§ **Assignment**:
Your answer should consist of every line in the records that holds "down".

§ **Task input**:

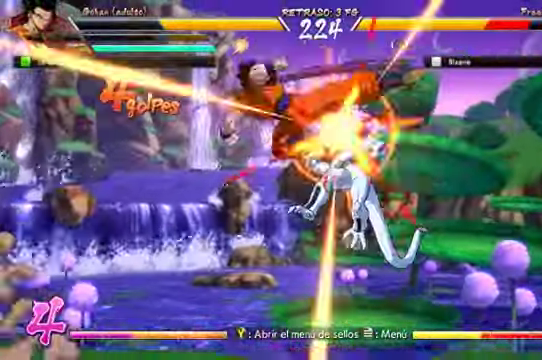
{"dt_ms": 500, "buttons": [], "left_stick": "center", "right_stick": "center", "events": [[234, "right_stick", "center"]]}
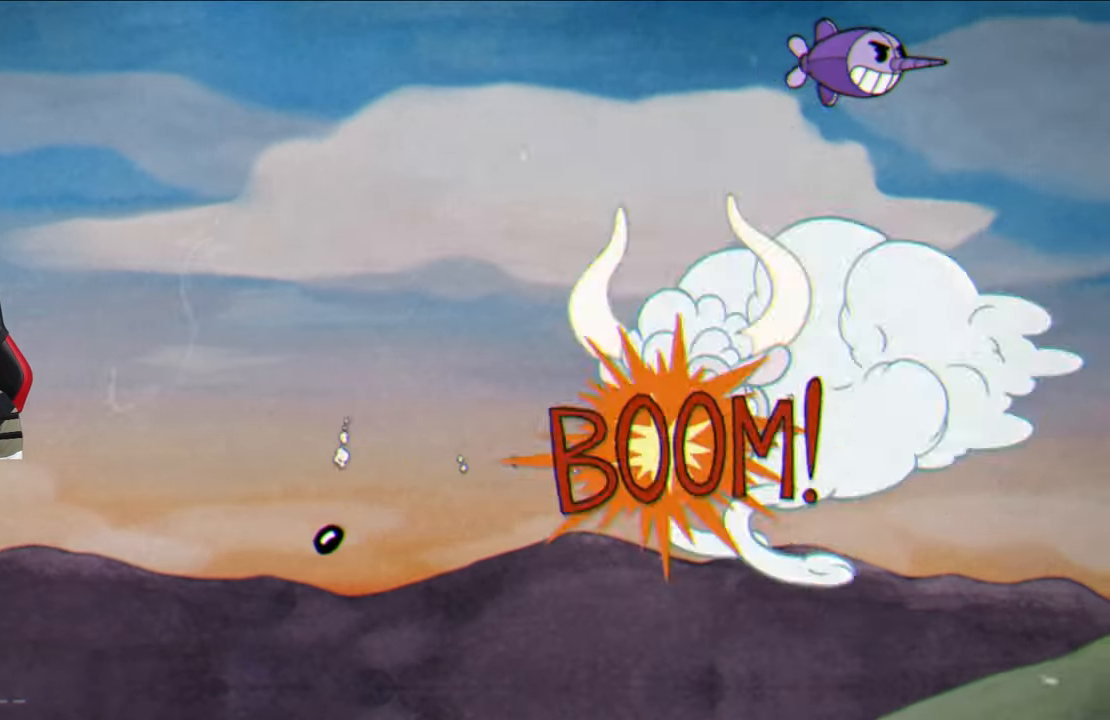
Gameplay with a controller (PlayStation layout); each line is a JSON object with the inputs held at the frame after it. "events" lists button and stick changes between this image and that frame as [ms after this image, input, new state], when the widget could be followed in between.
{"buttons": ["SQUARE"], "left_stick": "left", "right_stick": "center", "events": [[183, "left_stick", "up-left"], [217, "SQUARE", "down"], [267, "left_stick", "left"]]}
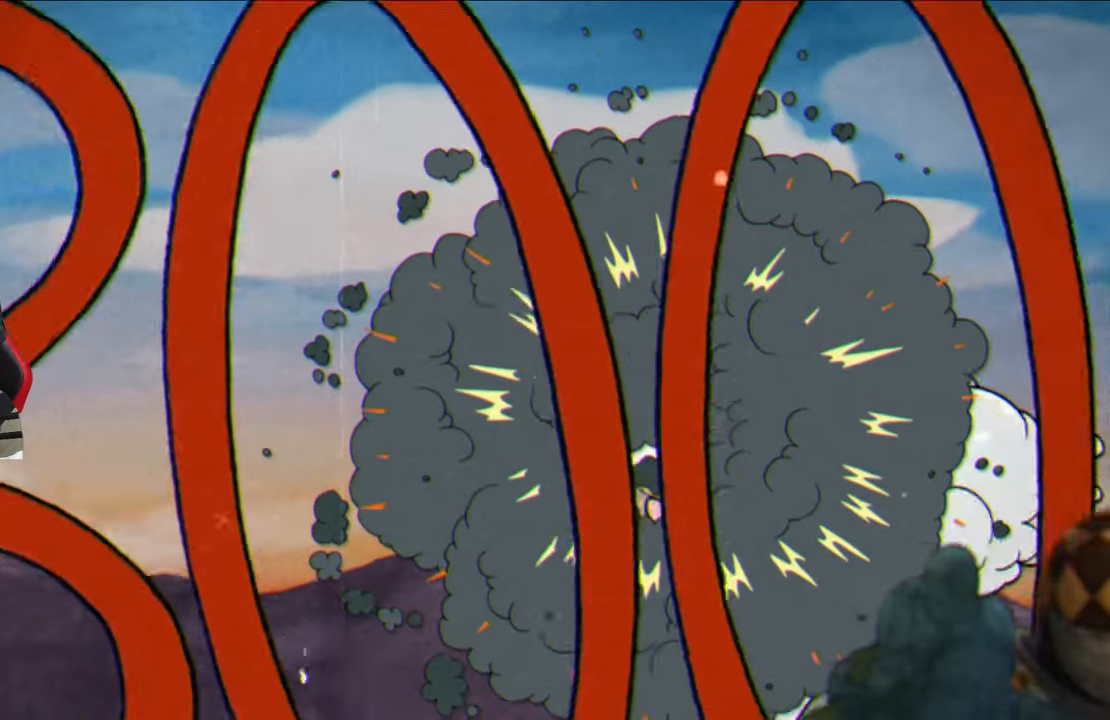
{"buttons": ["SQUARE"], "left_stick": "left", "right_stick": "center", "events": []}
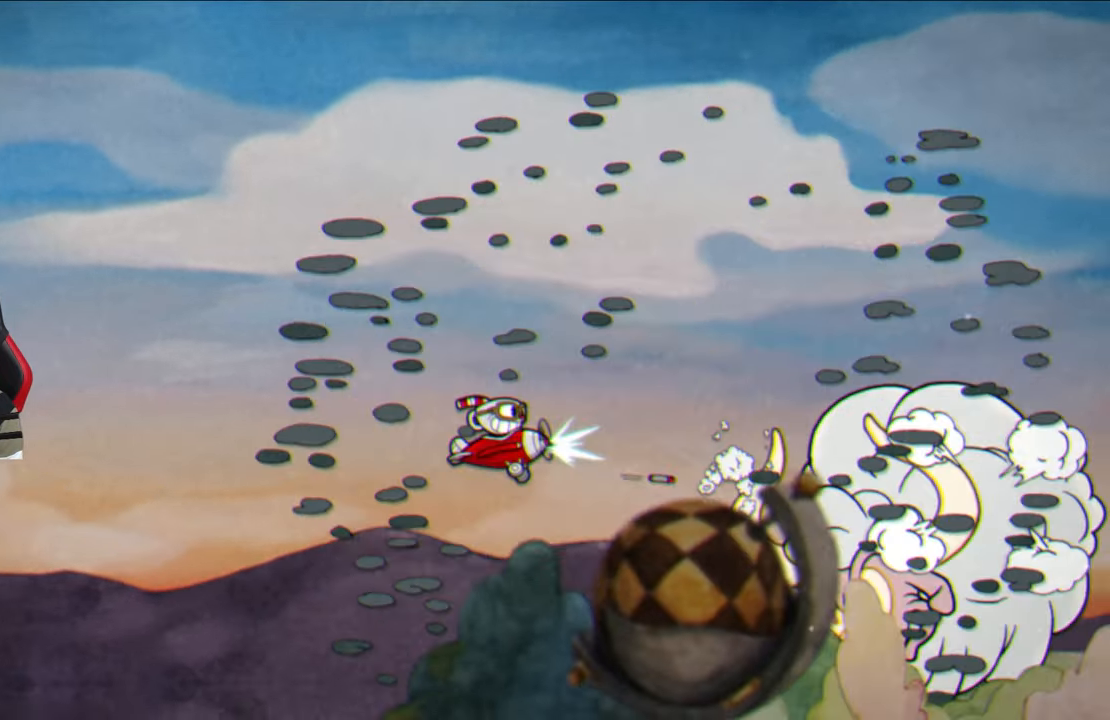
{"buttons": ["SQUARE"], "left_stick": "left", "right_stick": "center", "events": []}
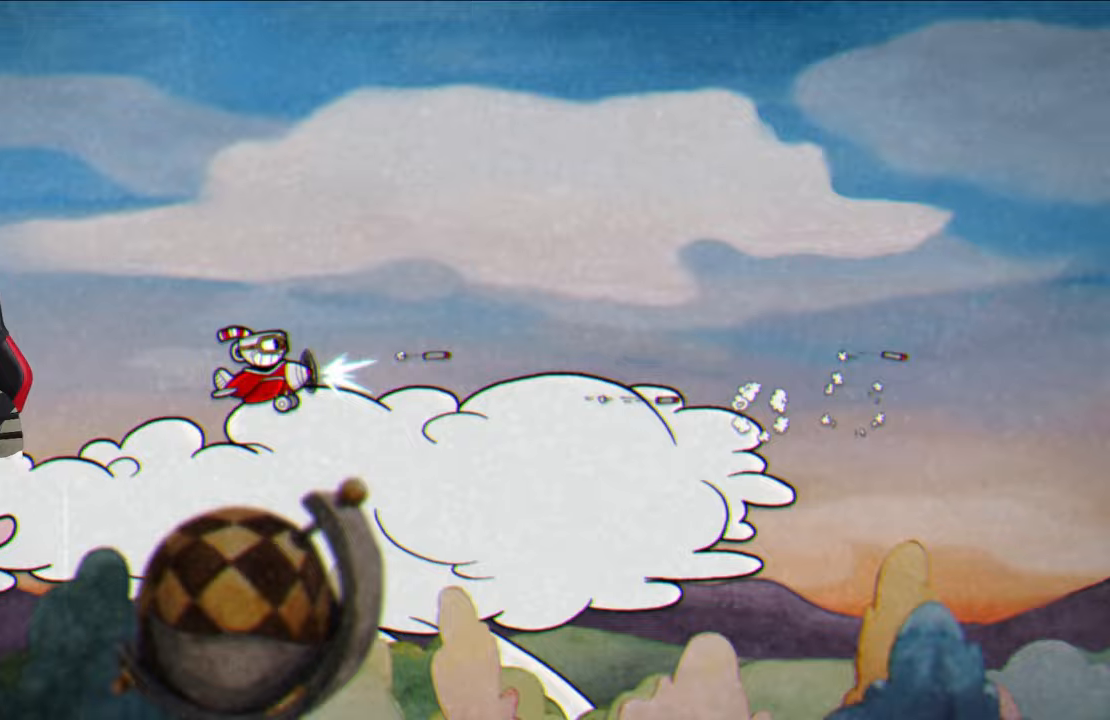
{"buttons": ["SQUARE"], "left_stick": "center", "right_stick": "center", "events": [[383, "left_stick", "center"]]}
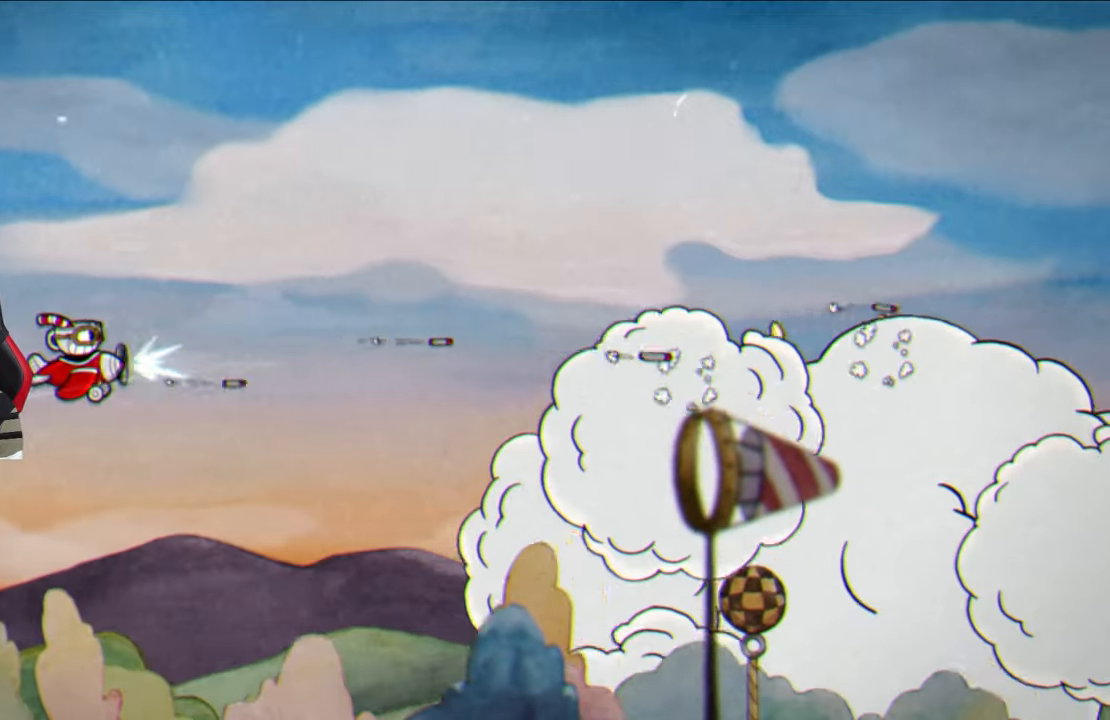
{"buttons": ["SQUARE"], "left_stick": "up-right", "right_stick": "center", "events": [[217, "left_stick", "up"], [433, "left_stick", "up-right"]]}
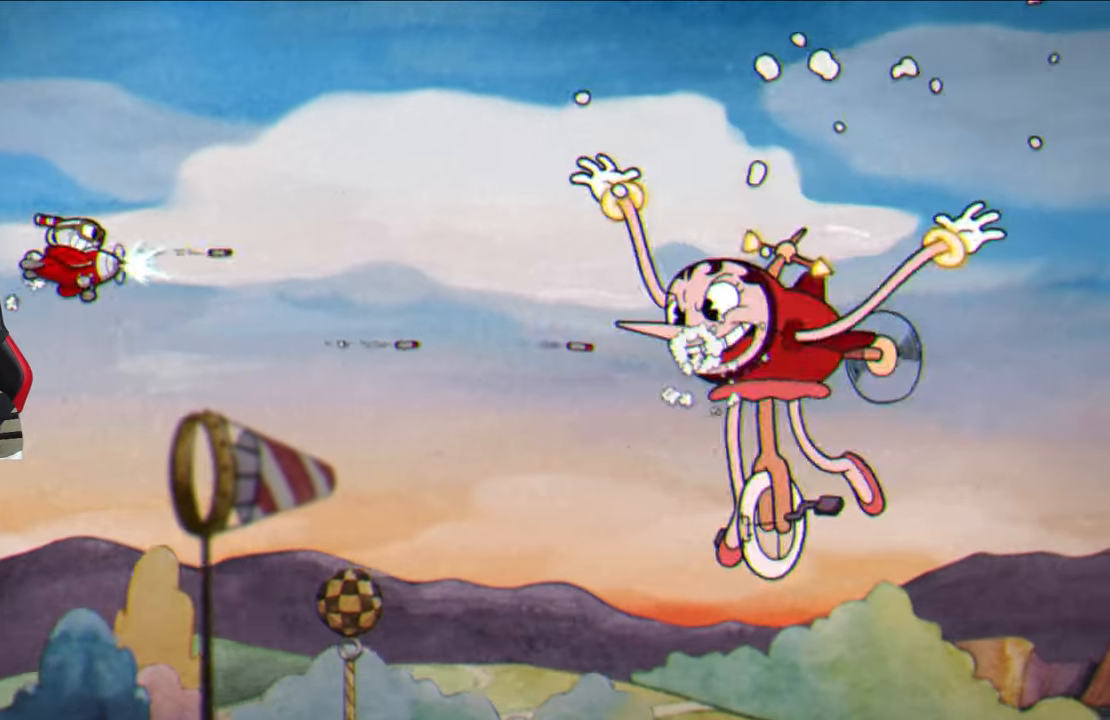
{"buttons": ["SQUARE"], "left_stick": "center", "right_stick": "center", "events": [[33, "left_stick", "center"], [300, "left_stick", "right"], [433, "left_stick", "center"]]}
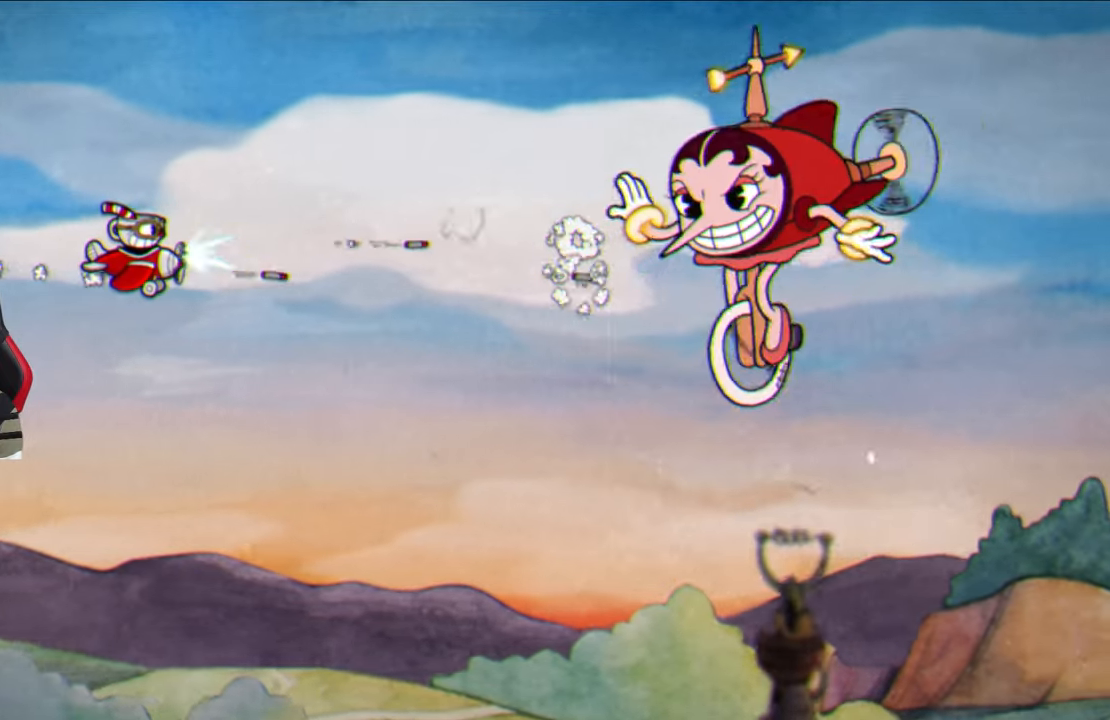
{"buttons": ["SQUARE"], "left_stick": "down", "right_stick": "center", "events": [[167, "left_stick", "down-right"], [333, "left_stick", "center"], [383, "left_stick", "down"]]}
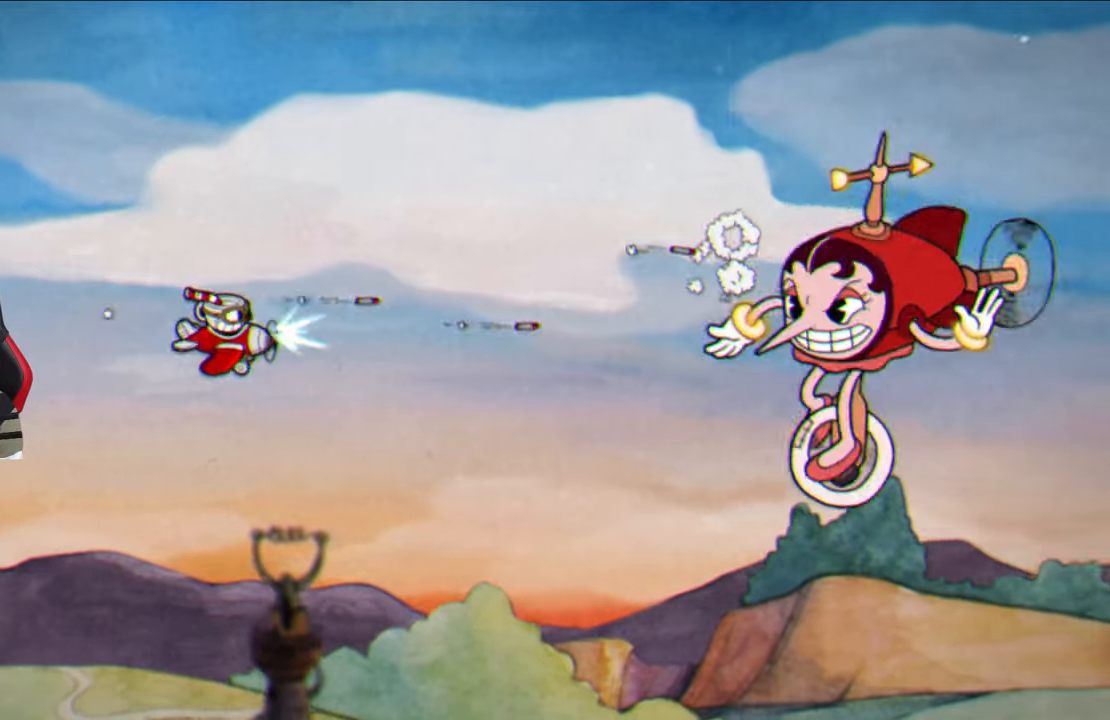
{"buttons": ["SQUARE"], "left_stick": "up-left", "right_stick": "center", "events": [[183, "left_stick", "down-left"], [300, "left_stick", "center"], [500, "left_stick", "up-left"]]}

§ **Result below**:
{"buttons": ["SQUARE"], "left_stick": "left", "right_stick": "center", "events": [[183, "left_stick", "up-left"], [217, "SQUARE", "down"], [267, "left_stick", "left"]]}
{"buttons": ["SQUARE"], "left_stick": "down", "right_stick": "center", "events": [[167, "left_stick", "down-right"], [333, "left_stick", "center"], [383, "left_stick", "down"]]}
{"buttons": ["SQUARE"], "left_stick": "up-left", "right_stick": "center", "events": [[183, "left_stick", "down-left"], [300, "left_stick", "center"], [500, "left_stick", "up-left"]]}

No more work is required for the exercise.